SAN FRANCISCO -- Will Smith was just 21 years and in Single-A ball when the Angels, the team that drafted him, dealt him to the Royals. His first thought upon hearing the news was that he had done something wrong.
"I thought I was in trouble. I thought, 'Did I piss somebody off?' " Smith recalled this week, laughing. "But somebody broke it down like, it's not that the Angels don't want you. It's just that Kansas City wanted you that much more."
If the Giants' closer is in another clubhouse on Aug. 1 -- and the high, high likelihood is that he will be -- it won't be because San Francisco doesn't want him. Smith has lived up to every expectation since coming over at the deadline in 2016, proving to be a clubhouse leader and dominant late-innings left-hander.
Very little has gone right for the Giants since the All-Star break in 2016, a stretch that cost Bobby Evans and others their jobs and will lead to further changes down the line. But the Smith trade was a heist, one of the best deals the organization has made.
On deadline day in 2016, the Giants acquired Smith for catcher Andrew Susac, who has since bounced around and spent most his time in the minors, and first-round draft pick Phil Bickford, who has been slowed by injuries and a drug of abuse suspension. Bickford still is in the Brewers' system, but he's now a reliever in A-ball.
Smith will be an All-Star, and is perfect in 17 save chances to start this season. Tommy John surgery wiped out a chunk of his time with the Giants, but he has a 2.45 ERA in 108 appearances since the trade. Had he been given the entire ninth inning in Game 4 of the NLDS that first year, Smith and the Giants might have made a World Series run.

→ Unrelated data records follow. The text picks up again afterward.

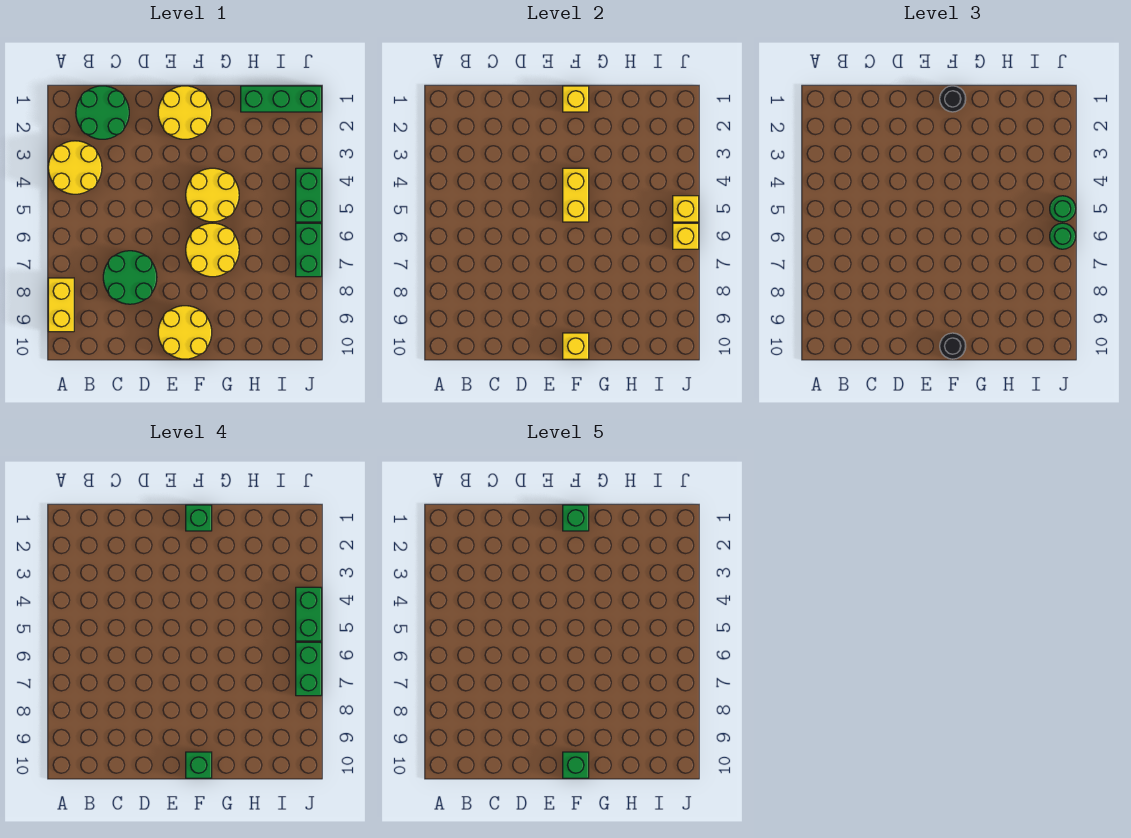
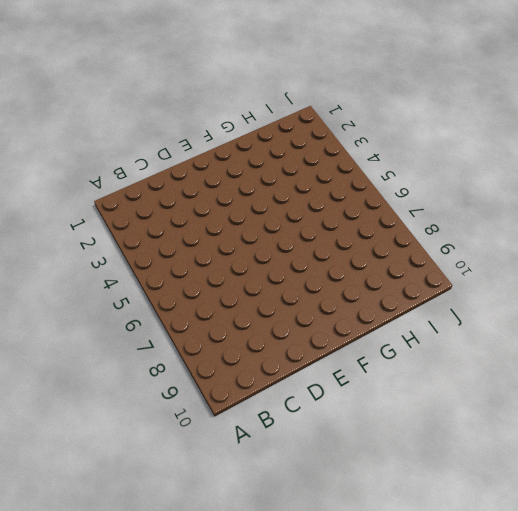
none -> yellow 2x2 round brick [48,141,102,194]
none -> yellow 1x2 brick [48,278,74,332]
none -> green 2x2 round brick [76,86,129,139]

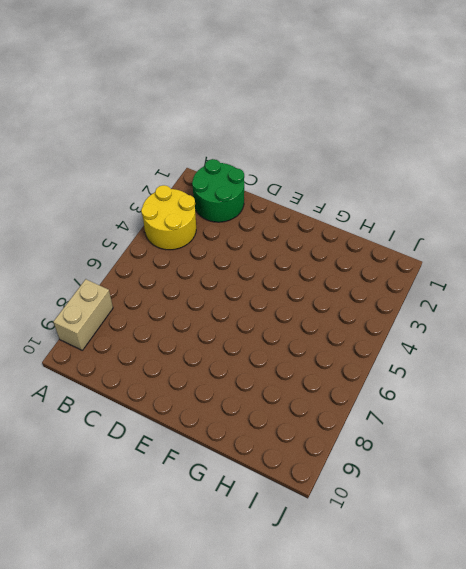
tan 1x2 brick [53,279,113,350] -> yellow 1x2 brick [48,278,74,332]
none -> green 2x2 round brick [103,251,157,304]
none -> yellow 2x2 round brick [158,86,212,139]
none -> yellow 2x2 round brick [158,306,212,359]

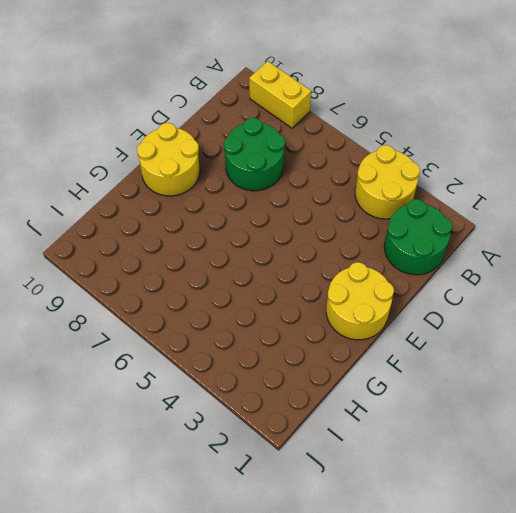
none -> yellow 2x2 round brick [186,168,239,222]
none -> yellow 2x2 round brick [186,223,239,277]
none -> green 1x3 brick [241,86,322,112]

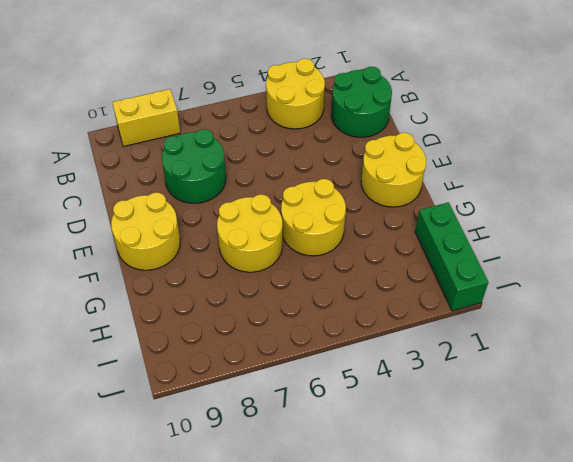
none -> green 1x2 brick [296,168,322,222]
none -> green 1x2 brick [296,223,322,277]
none -> yellow 1x1 brick [563,86,589,112]

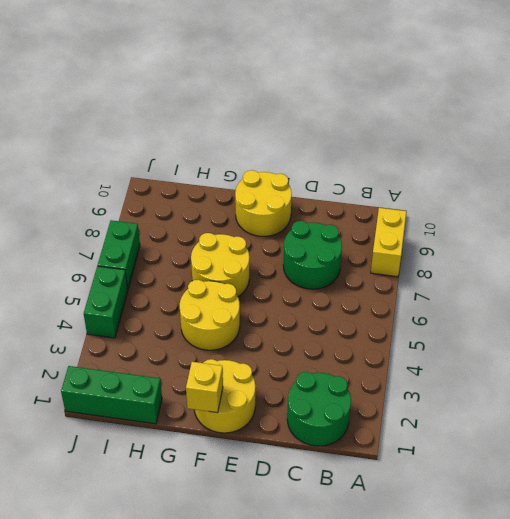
none -> yellow 2x2 round brick [48,141,102,194]
none -> yellow 1x2 brick [563,168,589,222]
none -> yellow 1x1 brick [563,333,589,359]

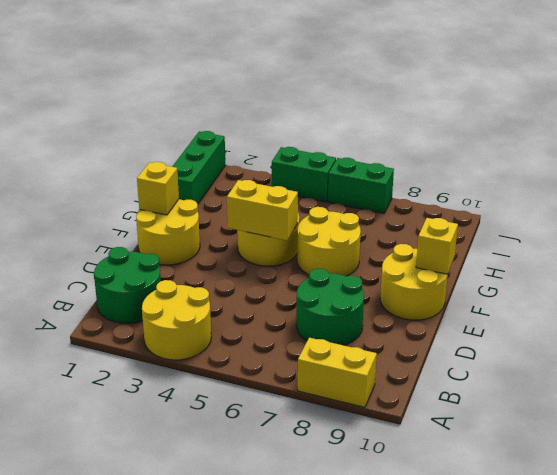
none -> yellow 1x1 brick [673,196,699,222]
none -> yellow 1x1 brick [673,223,699,249]
none -> black 1x1 round brick [940,86,966,112]

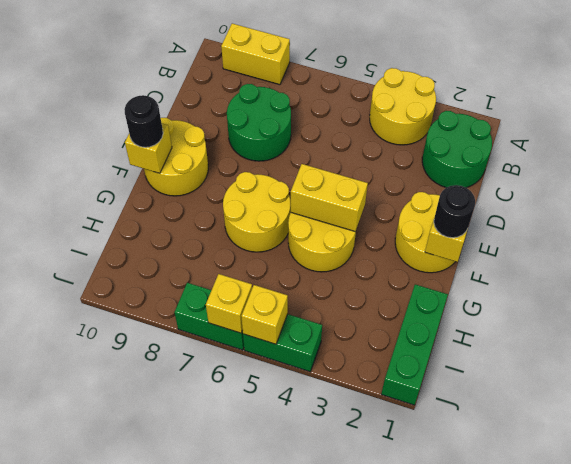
none -> green 1x1 round brick [1050,196,1076,222]
none -> green 1x1 round brick [1050,223,1076,249]
none -> green 1x1 brick [186,505,212,531]

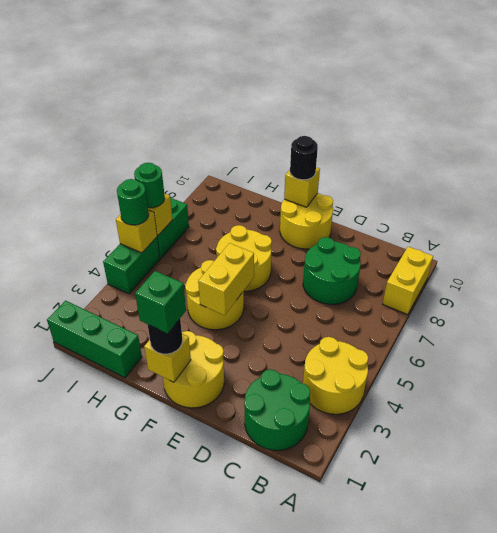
none -> green 1x1 brick [186,752,212,778]
none -> green 1x2 brick [296,587,322,641]
none -> green 1x2 brick [296,642,322,696]

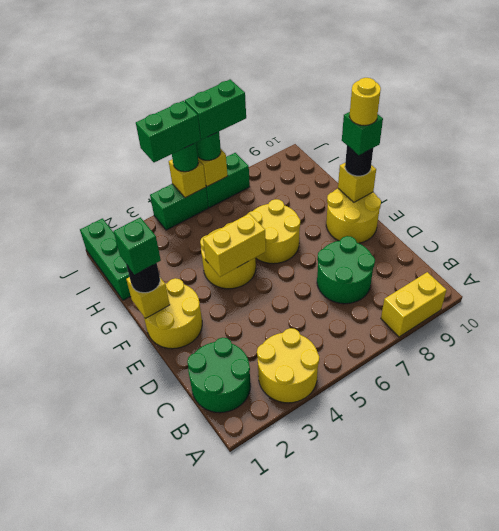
yellow 1x1 round brick [349,78,381,126] -> green 1x1 brick [563,752,589,778]
none -> green 1x1 brick [563,505,589,531]

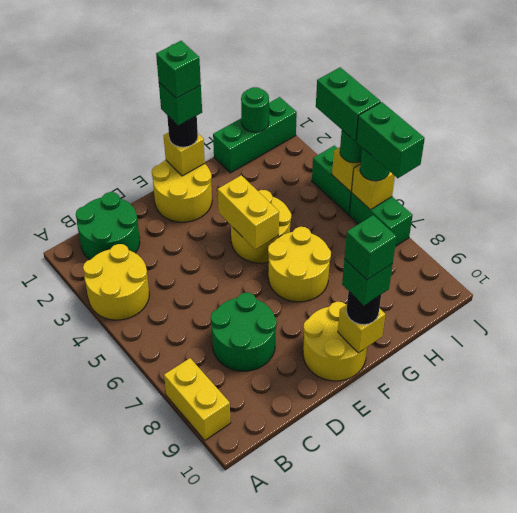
green 1x1 round brick [241,87,269,132] -> none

Instead, he was a small part of the meltdown, but it's still a memory he cherishes.
"Going to the playoffs right off the bat is something I'll definitely never forget, and I never want to go home early now after playing in the playoffs," Smith said. "Even just that Wild Card Game, that's something I'll never forget."
Smith likely will get another crack at October this season. He figures to be a popular target for contenders, one capable of solidifying the ninth inning -- perhaps for his hometown Braves -- or sliding into the seventh or eighth for a deeper bullpen.
Smith knows the drill. He said the hardest part of any trade is the first few days, when you're constantly checking to see if your bags have arrived at the ballpark, or your luggage and truck are in the right city, or you have a place to live. That is all stuff Smith again might deal with after a trade. For now, he's carefree about the process.
"You hate leaving, and for three years, you've built relationships, but we all realize it's part of the game, that it's part of the business," Smith said of trade rumors. "I think once you've been traded, once you kind of know how it goes, you know what to expect, you know you're not in trouble and you're going to a team that wants you, that really, really wants you. They're willing to give away good players for you.
"It's kind of a cool feeling, I guess."
Smith has learned to accept that over time. He has had plenty of practice, too. Any trade over the next six weeks will be Smith's fourth in the big leagues and will set him up to cash in as a free agent. The 29-year-old should be one of the premier relievers on the market, but for now, that's the furthest thing from his mind.
"I just like to play, and as long as I have a uniform on, I'll play my hardest for that team," he said. "Right now, we'll play hard for the orange and black, and whatever happens, happens. We'll cross that bridge when we get there."